Angelelli and Taylor win Grand-Am finale to take title
Max Angelelli (left) and Jordan Taylor, drivers of the #10 Wayne Taylor Racing Velocity Worldwide Corvette Daytona Prototype (DP), celebrate their victory |
Brian Cleary for Chevy |
Chevrolet was a double winner in today’s GRAND-AM Rolex Series season finale at Lime Rock Park. Max Angelelli and Jordan Taylor took the No. 10 Wayne Taylor Racing Corvette Daytona Prototype (DP) to Victory Lane and claimed the 2013 DP Driver’s Championship. And Eric Curran and Lawson Aschenbach driving the No. 31 Marsh Racing Corvette GT.R were with winners in the Grand Touring (GT)P class.
It is the fifth victory of the 2013 season and third consecutive to end the final GRAND-AM Rolex Series season for Angelelli and Taylor. The trip to Victory Lane extended the team’s undefeated streak at Lime Rock Park to four races. The performance of the Wayne Taylor Racing team culminated in the popular pair winning the Rolex Daytona Prototype Drivers’ Championship by 13 points.
“Congratulations to Jordan Taylor, Max Angelelli and Wayne Taylor and the entire No. 10 Corvette DP team on their win at Lime Rock Park today," said Jim Campbell, U.S. Vice President Performance Vehicles and Motorsports. “Today’s victory was their fifth win of the season as they clinched the Rolex DP driver’s championship. While the season had its ups and downs; the team made adjustments and finished the season strong with the championship. It is extra special to see Wayne Taylor and his team win the championship in the final season of GRAND-AM Rolex Sports Car Series. This will certainly give them momentum as they enter the Tudor United SportsCar Championship in 2014"
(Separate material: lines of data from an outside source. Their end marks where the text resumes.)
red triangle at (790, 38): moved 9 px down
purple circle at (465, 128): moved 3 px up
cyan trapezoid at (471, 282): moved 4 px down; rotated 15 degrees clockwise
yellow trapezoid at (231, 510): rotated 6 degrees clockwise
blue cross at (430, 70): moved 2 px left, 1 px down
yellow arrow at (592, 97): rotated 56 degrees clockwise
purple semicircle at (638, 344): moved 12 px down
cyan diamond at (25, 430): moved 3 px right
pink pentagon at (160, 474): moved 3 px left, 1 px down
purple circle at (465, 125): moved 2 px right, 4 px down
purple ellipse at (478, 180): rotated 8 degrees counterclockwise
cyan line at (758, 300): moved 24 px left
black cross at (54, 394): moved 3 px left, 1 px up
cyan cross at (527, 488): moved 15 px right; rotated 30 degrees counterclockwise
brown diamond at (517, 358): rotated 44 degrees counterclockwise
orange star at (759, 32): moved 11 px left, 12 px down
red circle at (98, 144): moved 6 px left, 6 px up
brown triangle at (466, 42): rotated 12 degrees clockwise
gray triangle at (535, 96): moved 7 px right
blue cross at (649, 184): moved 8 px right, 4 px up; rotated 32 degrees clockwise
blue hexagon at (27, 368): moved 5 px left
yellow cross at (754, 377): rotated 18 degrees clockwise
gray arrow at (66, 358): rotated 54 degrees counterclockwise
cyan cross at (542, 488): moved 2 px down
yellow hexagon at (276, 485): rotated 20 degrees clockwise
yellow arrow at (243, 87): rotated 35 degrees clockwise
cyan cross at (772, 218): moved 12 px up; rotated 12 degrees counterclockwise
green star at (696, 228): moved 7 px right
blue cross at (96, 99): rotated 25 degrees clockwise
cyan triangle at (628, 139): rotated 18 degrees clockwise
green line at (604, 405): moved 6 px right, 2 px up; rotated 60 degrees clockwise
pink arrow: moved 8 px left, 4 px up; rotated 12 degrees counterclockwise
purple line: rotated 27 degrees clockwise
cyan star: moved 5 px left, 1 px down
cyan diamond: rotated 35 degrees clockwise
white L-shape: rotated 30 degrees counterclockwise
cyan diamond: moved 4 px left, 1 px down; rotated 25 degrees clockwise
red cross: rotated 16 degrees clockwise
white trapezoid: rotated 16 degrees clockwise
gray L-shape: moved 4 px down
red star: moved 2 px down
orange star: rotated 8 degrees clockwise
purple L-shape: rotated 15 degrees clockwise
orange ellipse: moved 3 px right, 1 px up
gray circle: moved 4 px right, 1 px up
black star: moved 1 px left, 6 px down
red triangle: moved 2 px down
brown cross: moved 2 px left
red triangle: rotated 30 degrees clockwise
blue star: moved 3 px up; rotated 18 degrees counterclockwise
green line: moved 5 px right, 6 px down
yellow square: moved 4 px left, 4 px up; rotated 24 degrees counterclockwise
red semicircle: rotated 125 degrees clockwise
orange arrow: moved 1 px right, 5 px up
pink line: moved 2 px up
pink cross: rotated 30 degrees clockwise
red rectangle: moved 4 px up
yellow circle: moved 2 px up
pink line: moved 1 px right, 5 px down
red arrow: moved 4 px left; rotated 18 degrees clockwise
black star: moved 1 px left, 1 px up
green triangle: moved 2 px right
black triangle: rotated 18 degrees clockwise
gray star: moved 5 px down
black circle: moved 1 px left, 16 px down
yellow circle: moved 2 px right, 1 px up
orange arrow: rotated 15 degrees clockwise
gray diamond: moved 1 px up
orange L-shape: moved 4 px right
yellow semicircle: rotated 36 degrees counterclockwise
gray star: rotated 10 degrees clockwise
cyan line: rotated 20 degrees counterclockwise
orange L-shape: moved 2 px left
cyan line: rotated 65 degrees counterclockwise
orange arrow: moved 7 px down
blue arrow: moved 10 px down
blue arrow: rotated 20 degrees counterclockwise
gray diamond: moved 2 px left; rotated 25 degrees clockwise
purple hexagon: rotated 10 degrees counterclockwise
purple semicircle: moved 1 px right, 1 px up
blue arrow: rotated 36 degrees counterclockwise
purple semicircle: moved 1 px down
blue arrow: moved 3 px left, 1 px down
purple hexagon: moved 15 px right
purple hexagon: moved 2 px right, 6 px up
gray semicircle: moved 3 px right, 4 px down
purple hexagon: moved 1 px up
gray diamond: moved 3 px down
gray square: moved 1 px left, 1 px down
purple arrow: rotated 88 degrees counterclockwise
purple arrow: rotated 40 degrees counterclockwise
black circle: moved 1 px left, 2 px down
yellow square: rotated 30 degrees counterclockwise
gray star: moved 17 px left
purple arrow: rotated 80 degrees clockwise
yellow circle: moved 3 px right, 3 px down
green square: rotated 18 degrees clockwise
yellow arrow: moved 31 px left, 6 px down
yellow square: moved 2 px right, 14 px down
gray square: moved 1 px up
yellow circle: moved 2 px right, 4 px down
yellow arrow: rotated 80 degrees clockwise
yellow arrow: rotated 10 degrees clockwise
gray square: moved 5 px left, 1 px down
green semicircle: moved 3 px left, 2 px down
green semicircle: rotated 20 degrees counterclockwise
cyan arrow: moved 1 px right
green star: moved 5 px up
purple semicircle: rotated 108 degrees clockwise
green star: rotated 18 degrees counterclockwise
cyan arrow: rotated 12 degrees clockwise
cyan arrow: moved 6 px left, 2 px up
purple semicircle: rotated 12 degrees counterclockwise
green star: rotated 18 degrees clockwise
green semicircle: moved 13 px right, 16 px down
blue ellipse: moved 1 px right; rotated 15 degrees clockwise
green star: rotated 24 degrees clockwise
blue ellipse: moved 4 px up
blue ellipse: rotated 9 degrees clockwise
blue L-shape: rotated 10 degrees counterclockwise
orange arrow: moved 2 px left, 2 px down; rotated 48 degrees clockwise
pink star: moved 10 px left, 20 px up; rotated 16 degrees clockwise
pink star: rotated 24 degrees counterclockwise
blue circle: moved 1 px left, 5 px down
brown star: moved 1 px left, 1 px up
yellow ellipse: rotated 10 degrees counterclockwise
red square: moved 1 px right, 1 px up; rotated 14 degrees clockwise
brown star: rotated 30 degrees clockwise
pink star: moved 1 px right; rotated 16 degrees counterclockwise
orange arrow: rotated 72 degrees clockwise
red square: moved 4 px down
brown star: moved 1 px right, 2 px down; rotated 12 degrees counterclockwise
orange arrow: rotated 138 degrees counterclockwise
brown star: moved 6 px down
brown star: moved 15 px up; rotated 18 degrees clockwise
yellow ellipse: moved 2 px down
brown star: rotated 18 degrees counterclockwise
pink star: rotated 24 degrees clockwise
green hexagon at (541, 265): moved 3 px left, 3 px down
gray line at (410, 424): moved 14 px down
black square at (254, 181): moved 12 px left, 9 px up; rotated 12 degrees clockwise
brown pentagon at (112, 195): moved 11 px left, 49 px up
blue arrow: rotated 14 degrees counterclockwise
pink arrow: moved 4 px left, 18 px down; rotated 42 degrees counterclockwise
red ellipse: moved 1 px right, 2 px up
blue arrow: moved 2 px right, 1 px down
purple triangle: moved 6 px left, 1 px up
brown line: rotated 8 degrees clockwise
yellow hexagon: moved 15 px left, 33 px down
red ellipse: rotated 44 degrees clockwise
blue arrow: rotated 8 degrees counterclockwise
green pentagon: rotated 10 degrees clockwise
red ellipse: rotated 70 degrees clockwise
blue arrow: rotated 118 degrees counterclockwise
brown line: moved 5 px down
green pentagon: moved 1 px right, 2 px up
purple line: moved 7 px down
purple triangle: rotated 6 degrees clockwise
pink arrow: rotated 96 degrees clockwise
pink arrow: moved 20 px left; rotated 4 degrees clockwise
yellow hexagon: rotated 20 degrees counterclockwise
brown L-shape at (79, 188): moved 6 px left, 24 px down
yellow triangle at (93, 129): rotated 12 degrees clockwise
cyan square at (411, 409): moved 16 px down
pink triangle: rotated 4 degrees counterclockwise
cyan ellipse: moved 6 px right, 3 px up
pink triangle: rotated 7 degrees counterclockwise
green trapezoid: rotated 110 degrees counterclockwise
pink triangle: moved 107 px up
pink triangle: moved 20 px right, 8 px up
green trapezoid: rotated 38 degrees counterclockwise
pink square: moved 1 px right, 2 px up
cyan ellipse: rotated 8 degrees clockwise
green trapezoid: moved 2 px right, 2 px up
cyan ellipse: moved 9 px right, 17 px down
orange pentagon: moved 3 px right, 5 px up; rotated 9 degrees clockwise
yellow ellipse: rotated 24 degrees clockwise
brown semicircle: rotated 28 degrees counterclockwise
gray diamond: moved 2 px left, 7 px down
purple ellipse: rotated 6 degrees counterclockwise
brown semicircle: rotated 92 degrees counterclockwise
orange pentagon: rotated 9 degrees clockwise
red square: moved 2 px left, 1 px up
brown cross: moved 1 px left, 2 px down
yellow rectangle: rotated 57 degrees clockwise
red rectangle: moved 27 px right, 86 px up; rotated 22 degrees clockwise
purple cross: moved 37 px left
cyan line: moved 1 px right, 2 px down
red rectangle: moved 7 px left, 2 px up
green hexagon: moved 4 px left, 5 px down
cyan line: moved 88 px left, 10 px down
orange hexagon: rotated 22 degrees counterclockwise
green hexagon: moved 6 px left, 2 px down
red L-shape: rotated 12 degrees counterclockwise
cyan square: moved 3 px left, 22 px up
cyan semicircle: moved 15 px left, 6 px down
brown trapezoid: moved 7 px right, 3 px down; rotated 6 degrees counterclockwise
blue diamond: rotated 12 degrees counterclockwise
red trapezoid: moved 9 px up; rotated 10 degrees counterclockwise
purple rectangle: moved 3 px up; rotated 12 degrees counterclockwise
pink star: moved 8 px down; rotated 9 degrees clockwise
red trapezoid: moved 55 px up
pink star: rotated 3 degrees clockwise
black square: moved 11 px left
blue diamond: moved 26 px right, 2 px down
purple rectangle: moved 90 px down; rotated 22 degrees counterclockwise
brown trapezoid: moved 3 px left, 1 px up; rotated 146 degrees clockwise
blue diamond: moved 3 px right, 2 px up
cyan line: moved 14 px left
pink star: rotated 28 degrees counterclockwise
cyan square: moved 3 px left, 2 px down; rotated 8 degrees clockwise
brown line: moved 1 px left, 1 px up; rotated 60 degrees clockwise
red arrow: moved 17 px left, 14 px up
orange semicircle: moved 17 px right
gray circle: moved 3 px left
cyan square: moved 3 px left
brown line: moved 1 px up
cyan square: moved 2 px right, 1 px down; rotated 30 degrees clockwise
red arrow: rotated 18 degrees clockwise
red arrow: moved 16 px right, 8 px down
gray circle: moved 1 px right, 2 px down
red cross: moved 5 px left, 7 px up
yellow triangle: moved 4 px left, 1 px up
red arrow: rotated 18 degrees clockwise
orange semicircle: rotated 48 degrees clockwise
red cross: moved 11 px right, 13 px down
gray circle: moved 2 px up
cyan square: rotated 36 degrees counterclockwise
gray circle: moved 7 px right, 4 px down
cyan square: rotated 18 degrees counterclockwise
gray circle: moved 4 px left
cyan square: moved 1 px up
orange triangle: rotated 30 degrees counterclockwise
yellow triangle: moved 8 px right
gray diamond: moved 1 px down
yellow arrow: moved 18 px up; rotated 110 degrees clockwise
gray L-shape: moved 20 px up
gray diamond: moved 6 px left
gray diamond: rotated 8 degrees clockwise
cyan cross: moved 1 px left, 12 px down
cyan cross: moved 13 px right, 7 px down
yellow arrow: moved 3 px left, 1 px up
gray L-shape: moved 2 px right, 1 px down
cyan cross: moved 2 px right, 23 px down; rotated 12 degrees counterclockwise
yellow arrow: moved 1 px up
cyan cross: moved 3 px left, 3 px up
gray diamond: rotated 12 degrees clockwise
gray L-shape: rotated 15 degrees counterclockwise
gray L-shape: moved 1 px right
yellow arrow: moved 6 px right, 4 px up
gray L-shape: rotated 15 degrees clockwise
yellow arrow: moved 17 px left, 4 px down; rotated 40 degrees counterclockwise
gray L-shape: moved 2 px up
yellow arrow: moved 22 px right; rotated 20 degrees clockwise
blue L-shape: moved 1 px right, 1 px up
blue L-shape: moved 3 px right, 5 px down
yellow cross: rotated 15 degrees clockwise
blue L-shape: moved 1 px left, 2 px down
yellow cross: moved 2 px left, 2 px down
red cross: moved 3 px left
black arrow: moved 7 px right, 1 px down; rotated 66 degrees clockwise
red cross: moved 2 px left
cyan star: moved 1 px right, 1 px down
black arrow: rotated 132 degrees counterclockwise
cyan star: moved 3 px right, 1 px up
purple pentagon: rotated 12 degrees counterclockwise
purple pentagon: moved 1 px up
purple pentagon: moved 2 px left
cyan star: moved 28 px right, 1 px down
When it comes to Daytona Prototype racing at Lime Rock Park, there are just two names you have to know, now and forever:
Taylor and Angelelli.
Grand-Am’s Rolex Sports Car Series has been to Lime Rock three times prior to today. This year was the fourth and final time, as Grand-Am/ALMS becomes the Tudor United Sports Car Championship as of right now.
The first Daytona Prototype race at Lime Rock, in 2010, was won by Wayne Taylor Racing (WTR), driven by Max Angelelli and Ricky Taylor, Wayne's oldest son (he was 21 at the time). The second DP race here was won by WTR, again Max Angelelli and Ricky Taylor winning. In 2012, the third DP race at… well, you can guess, right? WTR with Max and Ricky.
Today, Wayne Taylor Racing’s Velocity Worldwide/Toshiba/Chevrolet Corvette DP won its fourth consecutive Lime Rock Grand-Am race, driven by Angelelli and Jordan Taylor, Wayne’s other, and youngest (22) son.
But Wait, There’s More (apologies to AutoWeek)… Eight years ago, Wayne Taylor was both the team owner and one of its drivers. Guess who his co-driver was when WTR won the driver’s title in 2005? Max the Axe, of course.
Remarkable. And very cool.
Angelelli, who had qualified the Corvette DP fifth, took the first stint and handed the car to Taylor an hour later, who re-joined fifth. With an hour to go in the 2:45 race, Taylor took the lead back when Gustavo Yacaman (Michael Shank Racing Aero/Tuvacol Ford-Riley) pitted for fuel. Despite two full-course caution periods that allowed Yacaman to close up, each time Taylor did a Vettel and broke away to big leads on each re-start and cruised home to the win.
In the GT class, Eric Curran of Holyoke, Mass., who’s been racing at Lime Rock since he was a teen, took over from co-driver Lawson Aschenbach at the halfway point and drove their Whelen Engineering (a Connecticut company) Chevy Corvette to the win over the Ferrari 458 of Leh Keen and Alex Balzan, the second place finish being more than enough to clinch the Grand-Am GT driver’s title for Balzan.
In today’s first race, the Continental Tire Sports Car Challenge, Grand Sport Division, it was like the old pony car wars, as a Mustang beat a Camaro. Billy Johnson and Jack Roush, Jr. – yes, that Roush’s son – drove their Boss 302R to the win over John Edwards and Matt Bell in a Camaro GS.R. Great stuff.
So there you have it, a history making day as a very large crowd of Lime Rock fans witnessed the last ever Grand-Am race, the crowning of its last champions, and the end of an era… and beginning next year, the start of a new one.